S.M.A.R.T. Drive Health Monitoring
MinIO AIStor provides S.M.A.R.T. (Self-Monitoring, Analysis and Reporting Technology) disk health monitoring for proactive detection of drive failures. SMART monitoring collects health telemetry directly from NVMe and SATA drives using native Linux ioctl calls with no external dependencies.
Enabling SMART metrics
Prometheus metrics (v3)
SMART metrics are available at the /system/drive/smart collector path.
See Metrics v3 Reference for the full metric listing.
| Metric | Description |
|---|---|
minio_system_drive_smart_status |
Health status (0=unknown, 1=healthy, 2=warning, 3=critical) |
minio_system_drive_smart_temperature_celsius |
Drive temperature in Celsius |
minio_system_drive_smart_power_on_hours |
Total power-on hours |
minio_system_drive_smart_power_cycles |
Power cycle count |
minio_system_drive_smart_failure_risk |
Estimated annual failure rate (0.0-1.0+) |
minio_system_drive_smart_available_spare_percent |
NVMe available spare capacity |
minio_system_drive_smart_percentage_used |
NVMe percentage of endurance used |
minio_system_drive_smart_media_errors |
NVMe media error count |
minio_system_drive_smart_reallocated_sectors |
SATA reallocated sector count |
minio_system_drive_smart_pending_sectors |
SATA pending sector count |
minio_system_drive_smart_offline_uncorrectable |
SATA offline uncorrectable sectors |
All metrics include labels: drive, pool_index, set_index, drive_index, server.
Admin API (v4)
Request SMART data by adding ?smart=true to the drives query endpoint:
GET /minio/admin/v4/query/drives?smart=true
SMART data is returned in the metrics.smart field of each drive resource.
Health status classification
Drives are classified into three health states:
| Status | Description | Action |
|---|---|---|
healthy |
No concerning indicators | None, drive operating normally |
warning |
Early signs of potential issues | Plan replacement within weeks/months |
critical |
High probability of imminent failure | Replace immediately |
Monitored attributes
NVMe drives
| Attribute | Critical threshold | Description |
|---|---|---|
| Critical Warning | Any bit set | Controller-reported critical condition |
| Available Spare | Below threshold | Remaining spare capacity percentage |
| Percentage Used | > 100% | Endurance consumed (can exceed 100%) |
| Media Errors | > 0 | Uncorrectable media errors |
SATA/SAS drives
| Attribute | Warning | Critical | Annual failure rate |
|---|---|---|---|
| Reallocated Sectors (ID 5) | 1-10 | > 10 | 2.5% - 30%+ |
| Current Pending Sectors (ID 197) | 1-5 | > 5 | 3.5% - 25%+ |
| Offline Uncorrectable (ID 198) | 1 | > 1 | 5% - 35%+ |
| Spin Retry Count (ID 10) | - | > 0 | 15%+ |
| Command Timeout (ID 188) | 1-100 | > 100 | Variable |
Thresholds are based on Google and Backblaze large-scale drive failure studies.
Failure risk score
The failureRisk field provides an estimated annual failure rate (AFR) as a decimal:
0.0- Baseline failure rate (healthy drive)0.025- 2.5% annual failure probability0.30- 30% annual failure probability (critical)
This enables automated alerting and replacement scheduling based on quantified risk.
Permissions
SMART data collection requires elevated privileges:
- Root access, or
- Linux capabilities:
CAP_SYS_ADMINandCAP_DAC_OVERRIDE
If permissions are insufficient, SMART data is omitted from responses without failing the request.
Distributed collection
In multi-node deployments, SMART data is collected from each node via the internal RPC framework.
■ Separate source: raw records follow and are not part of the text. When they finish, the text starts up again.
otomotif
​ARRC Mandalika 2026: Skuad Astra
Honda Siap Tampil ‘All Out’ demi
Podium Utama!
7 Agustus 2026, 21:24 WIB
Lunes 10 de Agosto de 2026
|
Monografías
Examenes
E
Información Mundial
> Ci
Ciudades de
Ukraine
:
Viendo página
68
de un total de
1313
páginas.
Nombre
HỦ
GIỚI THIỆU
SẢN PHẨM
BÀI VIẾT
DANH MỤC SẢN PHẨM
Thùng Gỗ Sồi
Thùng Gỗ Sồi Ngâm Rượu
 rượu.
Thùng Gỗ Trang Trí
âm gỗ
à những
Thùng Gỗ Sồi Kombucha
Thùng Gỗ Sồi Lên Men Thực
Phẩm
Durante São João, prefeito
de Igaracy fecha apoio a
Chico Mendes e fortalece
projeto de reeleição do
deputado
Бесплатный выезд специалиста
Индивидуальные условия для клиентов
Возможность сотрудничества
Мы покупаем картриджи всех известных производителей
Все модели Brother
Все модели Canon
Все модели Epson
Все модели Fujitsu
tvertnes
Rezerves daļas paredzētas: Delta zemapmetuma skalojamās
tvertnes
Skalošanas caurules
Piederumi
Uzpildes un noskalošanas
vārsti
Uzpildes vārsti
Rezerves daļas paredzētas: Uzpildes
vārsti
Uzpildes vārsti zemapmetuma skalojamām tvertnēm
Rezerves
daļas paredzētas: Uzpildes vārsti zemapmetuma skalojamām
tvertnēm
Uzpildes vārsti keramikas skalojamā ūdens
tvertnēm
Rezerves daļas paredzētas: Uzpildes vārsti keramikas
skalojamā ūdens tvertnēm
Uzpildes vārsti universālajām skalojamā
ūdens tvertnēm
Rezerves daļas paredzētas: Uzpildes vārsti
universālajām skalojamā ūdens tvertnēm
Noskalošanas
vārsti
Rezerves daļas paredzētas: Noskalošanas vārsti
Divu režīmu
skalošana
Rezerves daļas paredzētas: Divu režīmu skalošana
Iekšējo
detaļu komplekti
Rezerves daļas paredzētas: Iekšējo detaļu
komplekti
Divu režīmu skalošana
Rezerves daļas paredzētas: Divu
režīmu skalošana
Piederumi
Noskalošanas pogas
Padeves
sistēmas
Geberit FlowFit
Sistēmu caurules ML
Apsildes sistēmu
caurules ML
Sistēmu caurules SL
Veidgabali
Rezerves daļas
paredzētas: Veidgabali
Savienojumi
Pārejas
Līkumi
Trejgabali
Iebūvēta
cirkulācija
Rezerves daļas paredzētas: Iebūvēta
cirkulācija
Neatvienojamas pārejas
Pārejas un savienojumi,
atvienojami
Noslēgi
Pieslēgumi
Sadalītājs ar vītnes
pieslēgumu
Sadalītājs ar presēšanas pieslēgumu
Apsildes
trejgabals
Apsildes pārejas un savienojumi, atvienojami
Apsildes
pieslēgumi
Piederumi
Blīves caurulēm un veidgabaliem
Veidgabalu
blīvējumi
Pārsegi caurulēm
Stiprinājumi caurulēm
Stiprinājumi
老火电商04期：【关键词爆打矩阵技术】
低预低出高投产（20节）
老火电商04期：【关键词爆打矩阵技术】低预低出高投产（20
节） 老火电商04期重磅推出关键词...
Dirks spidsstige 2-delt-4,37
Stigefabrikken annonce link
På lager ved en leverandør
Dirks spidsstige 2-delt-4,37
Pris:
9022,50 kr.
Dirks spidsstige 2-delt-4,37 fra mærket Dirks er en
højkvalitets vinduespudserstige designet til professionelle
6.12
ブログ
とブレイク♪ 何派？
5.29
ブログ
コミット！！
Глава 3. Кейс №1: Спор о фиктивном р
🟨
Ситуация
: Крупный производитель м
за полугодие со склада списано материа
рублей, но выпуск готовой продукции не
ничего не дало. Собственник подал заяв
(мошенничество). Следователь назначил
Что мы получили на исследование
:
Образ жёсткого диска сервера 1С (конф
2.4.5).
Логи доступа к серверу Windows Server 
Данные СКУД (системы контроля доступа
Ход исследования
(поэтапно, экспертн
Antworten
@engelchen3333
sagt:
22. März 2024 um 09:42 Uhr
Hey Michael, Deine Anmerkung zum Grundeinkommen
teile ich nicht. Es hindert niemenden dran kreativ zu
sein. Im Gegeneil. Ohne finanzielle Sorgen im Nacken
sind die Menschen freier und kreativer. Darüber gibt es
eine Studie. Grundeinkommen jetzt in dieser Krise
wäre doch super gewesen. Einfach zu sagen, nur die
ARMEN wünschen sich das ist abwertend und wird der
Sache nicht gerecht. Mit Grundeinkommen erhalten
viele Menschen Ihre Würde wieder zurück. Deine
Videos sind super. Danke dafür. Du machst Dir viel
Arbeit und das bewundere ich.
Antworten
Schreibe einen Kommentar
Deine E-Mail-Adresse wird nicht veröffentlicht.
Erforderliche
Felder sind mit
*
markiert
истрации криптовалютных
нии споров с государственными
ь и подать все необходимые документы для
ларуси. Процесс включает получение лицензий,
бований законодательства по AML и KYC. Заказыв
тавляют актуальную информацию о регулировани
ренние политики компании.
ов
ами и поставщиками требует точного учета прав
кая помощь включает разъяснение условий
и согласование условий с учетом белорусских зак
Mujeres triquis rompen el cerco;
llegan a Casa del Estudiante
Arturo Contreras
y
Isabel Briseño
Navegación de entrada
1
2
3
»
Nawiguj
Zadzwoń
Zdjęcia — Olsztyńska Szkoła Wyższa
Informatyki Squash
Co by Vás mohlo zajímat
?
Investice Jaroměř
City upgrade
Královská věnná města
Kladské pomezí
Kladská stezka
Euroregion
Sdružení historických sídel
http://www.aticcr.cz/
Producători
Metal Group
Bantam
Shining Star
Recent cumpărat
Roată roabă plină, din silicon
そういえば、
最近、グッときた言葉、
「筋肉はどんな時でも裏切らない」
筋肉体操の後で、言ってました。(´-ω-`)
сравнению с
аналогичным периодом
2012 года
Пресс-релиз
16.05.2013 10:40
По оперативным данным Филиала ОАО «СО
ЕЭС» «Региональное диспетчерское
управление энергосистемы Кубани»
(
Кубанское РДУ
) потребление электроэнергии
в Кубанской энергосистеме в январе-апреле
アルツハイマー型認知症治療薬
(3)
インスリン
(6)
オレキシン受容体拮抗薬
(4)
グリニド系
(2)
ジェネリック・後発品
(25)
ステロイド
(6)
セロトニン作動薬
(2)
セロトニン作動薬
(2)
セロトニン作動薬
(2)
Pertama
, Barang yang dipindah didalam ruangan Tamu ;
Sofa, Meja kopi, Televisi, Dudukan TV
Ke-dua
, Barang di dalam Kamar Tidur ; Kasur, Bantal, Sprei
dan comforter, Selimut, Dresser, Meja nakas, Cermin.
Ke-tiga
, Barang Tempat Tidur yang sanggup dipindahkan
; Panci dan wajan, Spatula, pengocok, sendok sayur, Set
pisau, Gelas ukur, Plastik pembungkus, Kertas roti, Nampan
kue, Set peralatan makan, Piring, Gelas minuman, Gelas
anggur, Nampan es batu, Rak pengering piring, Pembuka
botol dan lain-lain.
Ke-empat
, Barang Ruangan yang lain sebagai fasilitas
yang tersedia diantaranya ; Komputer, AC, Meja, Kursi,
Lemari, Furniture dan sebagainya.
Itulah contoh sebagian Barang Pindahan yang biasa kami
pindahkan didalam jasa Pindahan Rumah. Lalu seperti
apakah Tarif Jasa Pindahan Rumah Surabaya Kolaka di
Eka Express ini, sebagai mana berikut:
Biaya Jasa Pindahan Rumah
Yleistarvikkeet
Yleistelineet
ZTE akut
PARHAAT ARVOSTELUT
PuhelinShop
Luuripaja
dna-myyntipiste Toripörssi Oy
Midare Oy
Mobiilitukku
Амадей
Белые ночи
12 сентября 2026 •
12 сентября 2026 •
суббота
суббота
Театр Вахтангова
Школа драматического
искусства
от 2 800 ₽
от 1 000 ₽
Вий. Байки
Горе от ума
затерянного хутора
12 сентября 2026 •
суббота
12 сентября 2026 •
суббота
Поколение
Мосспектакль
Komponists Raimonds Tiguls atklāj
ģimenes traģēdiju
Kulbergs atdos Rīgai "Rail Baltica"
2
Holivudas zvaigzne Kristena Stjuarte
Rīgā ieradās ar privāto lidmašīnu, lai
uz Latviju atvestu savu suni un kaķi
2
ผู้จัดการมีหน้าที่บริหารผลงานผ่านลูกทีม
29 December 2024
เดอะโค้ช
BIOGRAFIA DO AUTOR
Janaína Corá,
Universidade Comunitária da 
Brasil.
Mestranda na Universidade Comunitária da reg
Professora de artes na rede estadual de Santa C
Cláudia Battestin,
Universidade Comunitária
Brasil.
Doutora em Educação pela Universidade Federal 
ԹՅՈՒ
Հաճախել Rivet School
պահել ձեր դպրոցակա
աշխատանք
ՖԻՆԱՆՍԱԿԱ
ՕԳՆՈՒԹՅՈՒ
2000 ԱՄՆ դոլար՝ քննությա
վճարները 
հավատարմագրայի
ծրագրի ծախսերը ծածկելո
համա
The coordinator node aggregates responses, providing cluster-wide visibility through a single API call.
Best practices
- Enable SMART in monitoring dashboards - Track temperature and health trends over time.
- Alert on warning status - Plan proactive replacements before failure occurs.
- Alert immediately on critical - Drives may fail within days or weeks.
- Monitor temperature - Sustained high temperatures accelerate wear.
- Track reallocated sectors trend - An increasing count indicates active degradation.
Troubleshooting
SMART data missing for some drives
- Verify the MinIO AIStor process has the required capabilities.
- Check that the drive supports SMART (virtual or cloud drives may not).
- Ensure the drive is NVMe or SATA. SAS drives use a different protocol.
Temperature shows 0
- NVMe: Temperature sensor not implemented on the controller.
- SATA: Drive does not report the temperature attribute.
High failure risk but drive seems fine
SMART predicts probability, not certainty. Even healthy-seeming drives with bad sectors have elevated failure rates. Treat as an early warning, not a false positive.